First off, I met a handful of WOMEX attendees on the plane from London to Seville. Lots of jolly introductions and energy. Once there, we all disappeared into taxis to our respective hotels. I shared a room with Luisa Cottifogli, a brilliant Italian singer who was one of my best friends while studying opera in Italy 23 years ago, and we had a super merry reunion. Her sense of humor was identical to mine, so we literally laughed for four solid days. In between our hysterics, I made about 100 great new contacts, saw scores of brilliant concerts, wandered around Seville (so beautiful!) and wondered if the Spanish knew anything about vegetables? Their diet seems to consist mainly of ham, bread, mayonnaise, wine, potatoes, and meat.

Of the showcases, I loved Balkan Beat Box, the Finnish foursome playing harmonica, and Vieux Farka Toure (again), missed Seun Kuti and Egypt 80 (just too tired), loved the mix of flamenco and qwwaali singing, and Julie Fowlis was lovely. Sitting or standing in the audience, I could see myself up there at the big Pavilion with a huge band including Senegalese dancers and drummers or at the Teatro Lope de Vega with a more intimate show. Just have to figure out HOW!

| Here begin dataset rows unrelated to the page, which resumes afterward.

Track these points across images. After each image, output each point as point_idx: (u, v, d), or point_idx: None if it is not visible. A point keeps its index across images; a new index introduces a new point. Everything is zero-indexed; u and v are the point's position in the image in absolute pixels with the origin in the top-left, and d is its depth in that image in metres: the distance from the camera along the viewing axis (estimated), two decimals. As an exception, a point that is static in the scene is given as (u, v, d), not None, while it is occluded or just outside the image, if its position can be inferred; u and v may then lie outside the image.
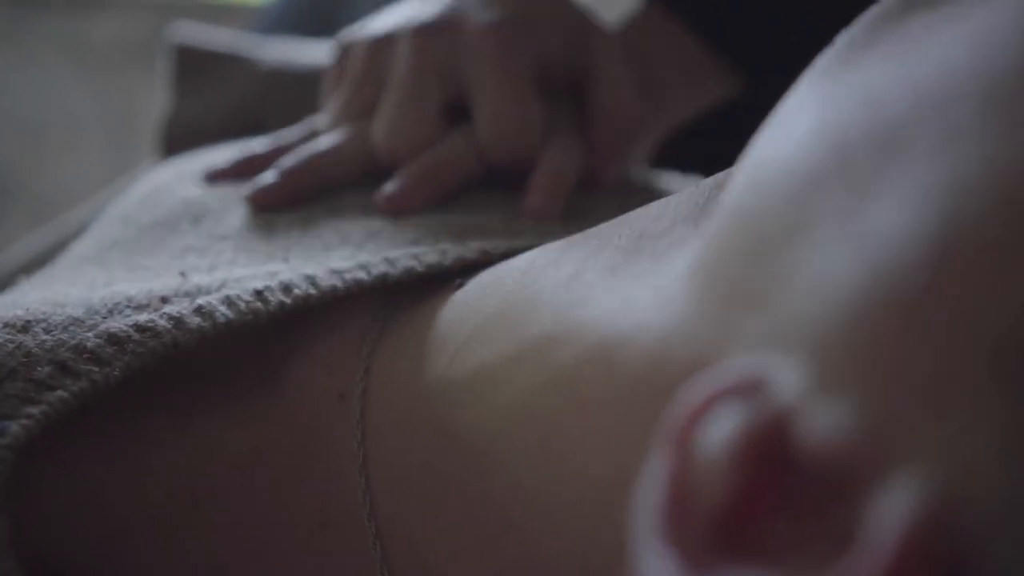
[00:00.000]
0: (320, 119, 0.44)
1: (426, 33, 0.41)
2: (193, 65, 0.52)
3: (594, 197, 0.41)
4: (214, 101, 0.52)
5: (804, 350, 0.17)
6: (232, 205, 0.38)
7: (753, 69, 0.50)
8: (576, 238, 0.28)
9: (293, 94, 0.51)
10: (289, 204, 0.38)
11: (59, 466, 0.29)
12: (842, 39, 0.22)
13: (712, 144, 0.37)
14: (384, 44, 0.42)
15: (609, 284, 0.24)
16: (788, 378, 0.17)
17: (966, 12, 0.19)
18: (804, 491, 0.16)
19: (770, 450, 0.16)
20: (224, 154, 0.42)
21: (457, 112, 0.41)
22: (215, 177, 0.40)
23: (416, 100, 0.40)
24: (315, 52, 0.54)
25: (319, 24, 0.84)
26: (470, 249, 0.33)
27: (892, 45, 0.20)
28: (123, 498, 0.29)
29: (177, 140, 0.51)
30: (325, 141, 0.40)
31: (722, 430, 0.16)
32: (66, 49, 1.75)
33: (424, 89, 0.40)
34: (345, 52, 0.44)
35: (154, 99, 0.55)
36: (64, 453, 0.29)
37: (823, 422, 0.16)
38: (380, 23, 0.43)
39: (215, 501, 0.30)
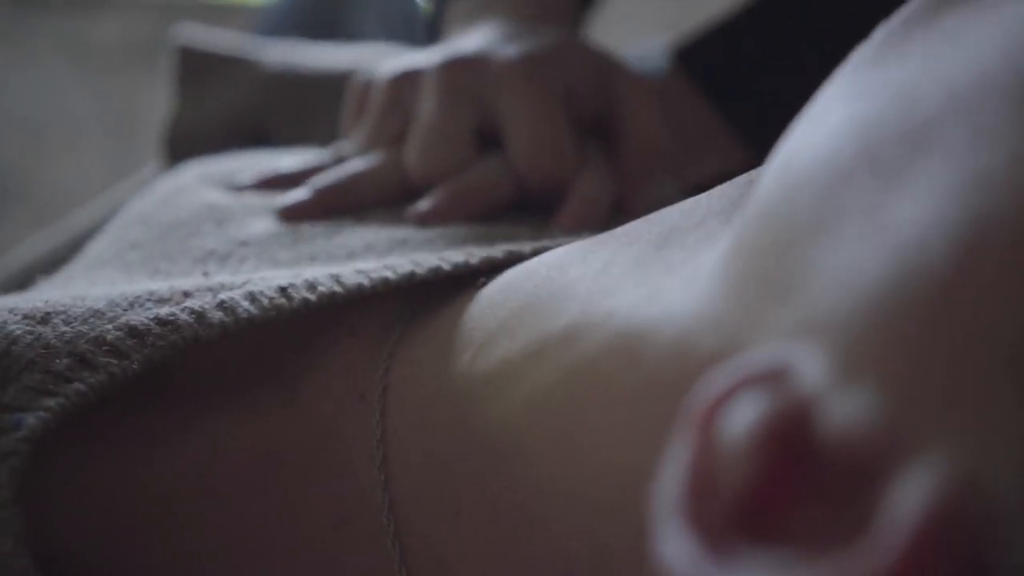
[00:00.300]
0: (346, 146, 0.44)
1: (455, 65, 0.41)
2: (196, 67, 0.52)
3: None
4: (217, 103, 0.52)
5: (828, 340, 0.17)
6: (255, 212, 0.38)
7: (762, 144, 0.51)
8: (605, 235, 0.28)
9: (296, 96, 0.51)
10: (318, 220, 0.38)
11: (72, 460, 0.29)
12: (878, 34, 0.22)
13: None
14: (409, 78, 0.42)
15: (638, 277, 0.25)
16: (811, 367, 0.17)
17: (999, 6, 0.19)
18: (825, 478, 0.16)
19: (792, 437, 0.16)
20: (244, 165, 0.42)
21: (486, 143, 0.41)
22: (239, 190, 0.40)
23: (449, 126, 0.41)
24: (318, 54, 0.54)
25: (320, 25, 0.84)
26: (497, 250, 0.33)
27: (926, 41, 0.20)
28: (136, 495, 0.29)
29: (180, 142, 0.51)
30: (358, 163, 0.41)
31: (745, 416, 0.16)
32: (66, 49, 1.75)
33: (456, 115, 0.41)
34: (365, 88, 0.44)
35: (155, 99, 0.55)
36: (78, 447, 0.29)
37: (845, 410, 0.16)
38: (402, 61, 0.44)
39: (229, 499, 0.30)
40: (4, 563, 0.25)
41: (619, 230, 0.28)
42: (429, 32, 0.60)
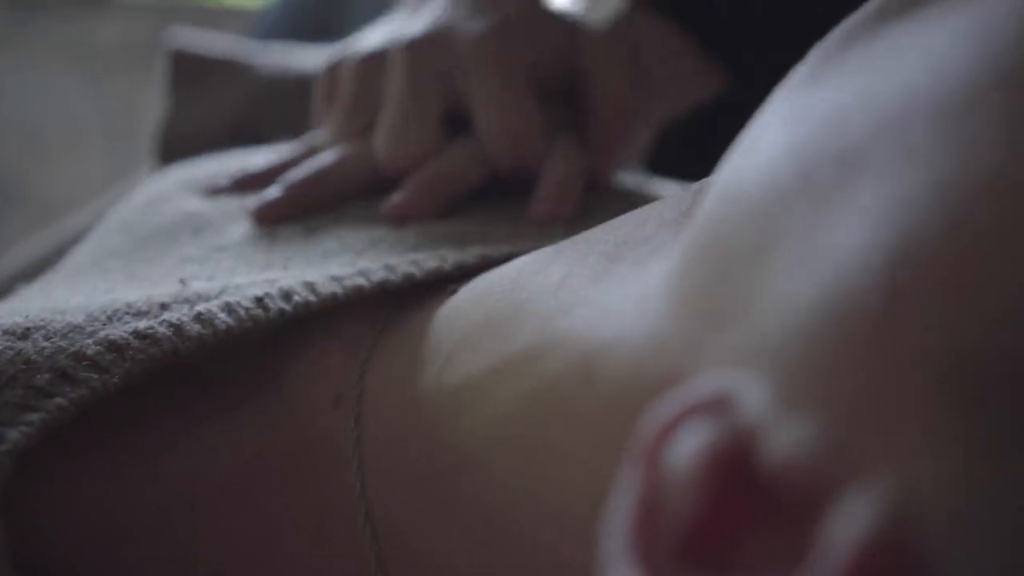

Made some wonderful contacts and friends at the convention, on the bus TO the convention, at the parties AFTER the convention. Plus, I ended up meeting people from LA who I'd not yet had a chance to know! Very inspiring to see everyone so devoted to world music (a term many of them can't stand, but will use it for now!). Andy Palacio's last concert was excellent and the speeches that both he and his producer delivered were so inspiring, I got very misty eyed. Can't wait to return next year!!